Section Chief: Okihide Hikosaka, M.D., Ph.D. firstname.lastname@example.org
Surrounded by many objects and creatures, you choose, reach out, and manipulate some of them. You do so habitually to carry out routine work or deliberately with a new goal in mind. Probably unbeknownst to you, these complex behaviors are guided by a simple behavior called saccadic eye movement by which the line of sight is shifted quickly from one object to another. Our goal of research is to understand the neuronal mechanisms that control the saccadic eye movement. It has been demonstrated that the saccadic eye movement is controlled by hierarchically organized neuronal networks. The different levels of the networks carry different signals, from the brainstem networks carrying reflexive signals to the prefrontal cortical networks carrying cognitive signals. How can these parallel networks be controlled? Our research has shown that there are inhibitory gating mechanisms in different areas in the brain which are capable of selectively allowing or nullifying the outputs of individual networks. A remarkable area among them is the basal ganglia which are equipped with powerful inhibitory and disinhibitory mechanisms. How then do the inhibitory-disinhibitory mechanisms work? What controls the mechanisms? We believe that answering these questions is crucial for understanding how the brain has evolved to achieve such complex tasks.
Section Chief: Richard Krauzlis, Ph.D. email@example.com
Vision is an active process that starts in the eye, but is mostly accomplished by circuits of neurons in the central visual system. Unlike a camera, which records images without understanding what is there, our brain actively constructs our perception of the world based upon what we know through experience, in addition to what we sense through our eyes. A crucial aspect of this process is the selective filtering of visual information, which is accomplished in two ways. The first is to move the eyes to control how images fall on the retina of the eye. The second is to internally select some of the visual signals for further processing, while excluding others - this is known as visual attention. The long-term goal of our section is to understand the brain mechanisms that mediate these processes of eye movements and attention. Our current work focuses on visual spatial attention, which is affected in several prevalent brain disorders, including autism and attention deficit hyperactivity disorder. Using a range of neurophysiological, computational, and cellular techniques, in humans, non-human primates and mice, we aim to understand how these neuronal circuits operate under normal conditions and to identify how breakdowns in these mechanisms cause disorders of sensory-motor coordination.
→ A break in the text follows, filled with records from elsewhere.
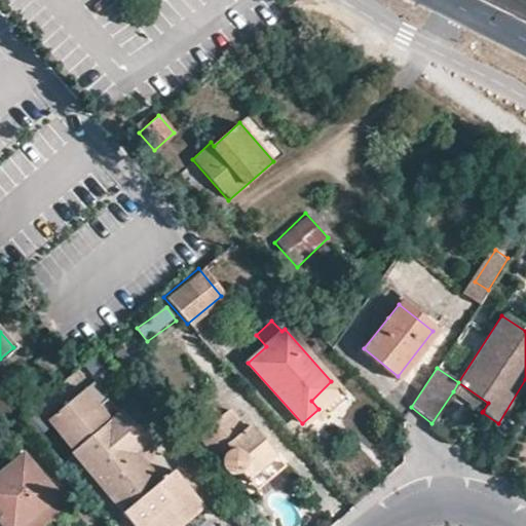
[(311,401),(318,409),(339,390),(331,381),(311,401)]
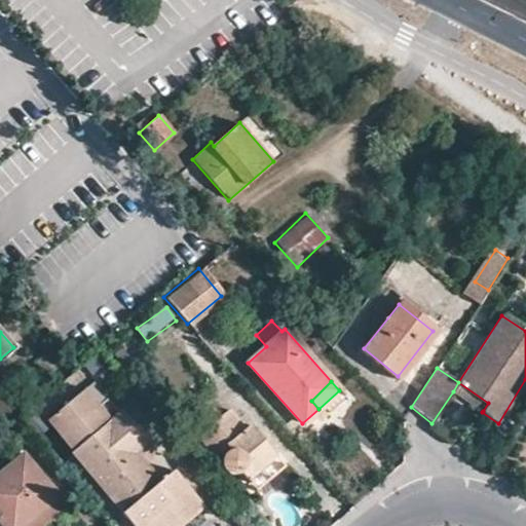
[(458,382),(453,391),(483,411),(488,403),(458,382)]
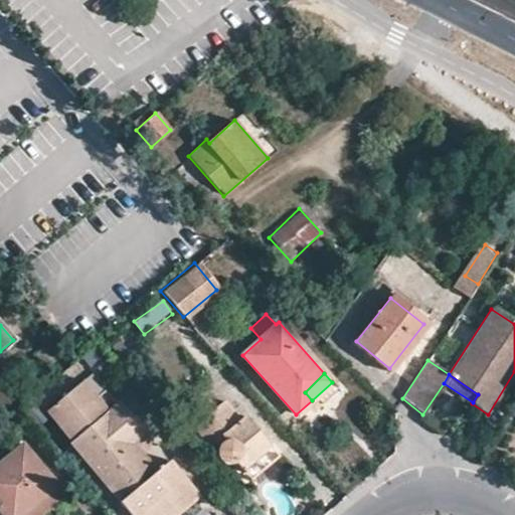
[(70,441),(68,443),(129,514),(135,514),(144,508),(150,514),(151,514),(161,505),(168,512),(176,505),(180,511),(197,497),(167,461),(157,469),(133,442),(144,433),(118,401),(107,409),(87,426),(74,412),(95,395),(82,380),(46,411),(70,441)]
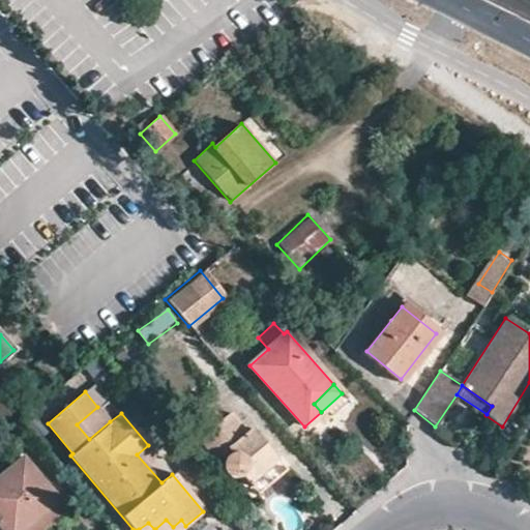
[(208,404),(185,423),(221,467),(221,471),(223,474),(226,478),(231,479),(237,479),(240,475),(247,483),(275,459),(249,429),(245,432),(228,412),(221,418),(208,404)]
Section Chief: Bevil R. Conway, Ph.D. firstname.lastname@example.org
The Sensation, Cognition and Action Section aims to answer three fundamental questions. What are the computational goals of sensation, perception and cognition? What are the neural circuits, structures and operations in humans that implement these goals? And how do these components get wired up? Obtaining this knowledge will not only deepen our understanding of the human mind/brain and how vision works but also generate new ideas for tackling mental illnesses. To address these questions we leverage a range of techniques, including psychophysics and MRI in humans; along with experiments in non-human primates using fMRI-guided microelectrode recording, fMRI-guided pharmacological blockade, microstimulation, tract-tracing, and computational modeling.